Sobald man die Tageszeitungen mit ihren aufgeregten und von blutigen Amateuren betriebenen und beschriebenen Restitutionsdebatten dagegen hält, ergibt sich dennoch ein frappierender Effekt. Geht es um dieselbe historische Lage? Oder überhaupt um dieselbe Welt? Das Buch mit seinen bedächtigen Gesprächen hat etwas von der traumwandlerischen Sicherheit, die nur für die Vergangenheit möglich ist, wenn man die Zukunft ausblendet. Der Gesprächston erinnert an die Literaturgattung der „Geistergespräche“ oder „Gespräche aus Elysium“: Was wäre, wenn die Ethnologie noch einmal das Sagen hätte, wenn sie nicht enteignet worden wäre oder wenn ihr die wissenschaftliche und die politische Enteignung auch in Zukunft erspart bliebe? Die Tatsache der Enteignung wird klaglos festgehalten und erzeugt keine Wut, aber auch keine Resignation. Das Rückzugsmanöver nach Dahlem erscheint wie der Versuch zu retten was noch zu retten ist, eine logistische und fast schon militärische Operation. Der Ratschlag ist klug und er ist kompetent, aber wird er helfen?

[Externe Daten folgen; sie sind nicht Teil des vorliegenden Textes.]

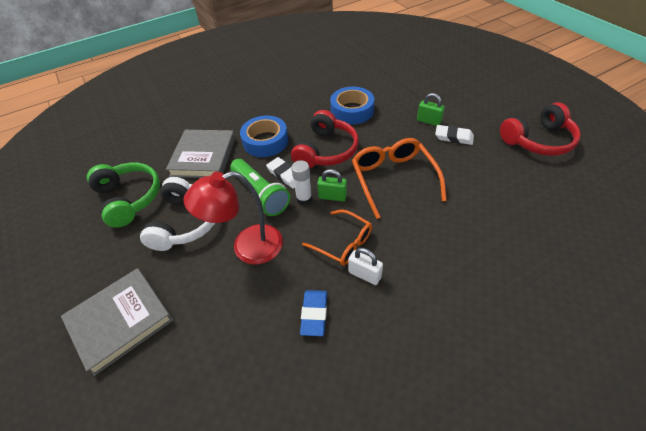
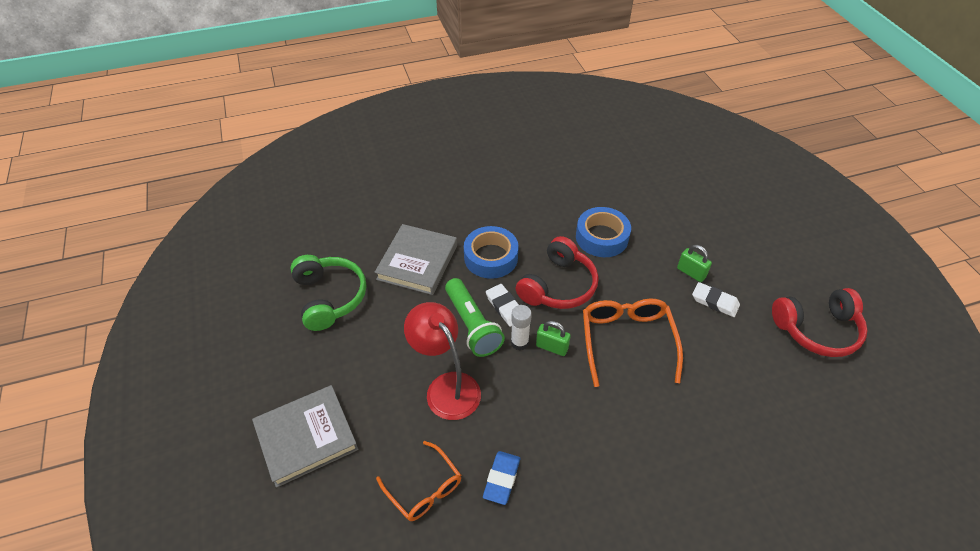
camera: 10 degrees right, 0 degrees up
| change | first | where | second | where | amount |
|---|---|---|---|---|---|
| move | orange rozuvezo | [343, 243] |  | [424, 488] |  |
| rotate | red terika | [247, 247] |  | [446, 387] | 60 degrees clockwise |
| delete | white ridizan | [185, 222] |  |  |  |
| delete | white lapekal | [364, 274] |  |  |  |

Debatten ohne fachliche Kenntnis
Mir scheint jedoch in diesen brillanten Gesprächen ein ganzes Kapitel zu fehlen: Es fehlt eine Analyse der Gründe, warum die Ethnologie im Laufe der Entwicklung des Humboldt Forums ausgebootet worden ist, und – wichtiger noch – warum sich niemand in der Medienöffentlichkeit dafür engagiert, sie in ihre angestammten Zuständigkeiten wieder einzusetzen. Doch ohne eine solche Analyse kann die Schadensbegrenzung nicht gelingen, nicht einmal der Rückzug nach Dahlem.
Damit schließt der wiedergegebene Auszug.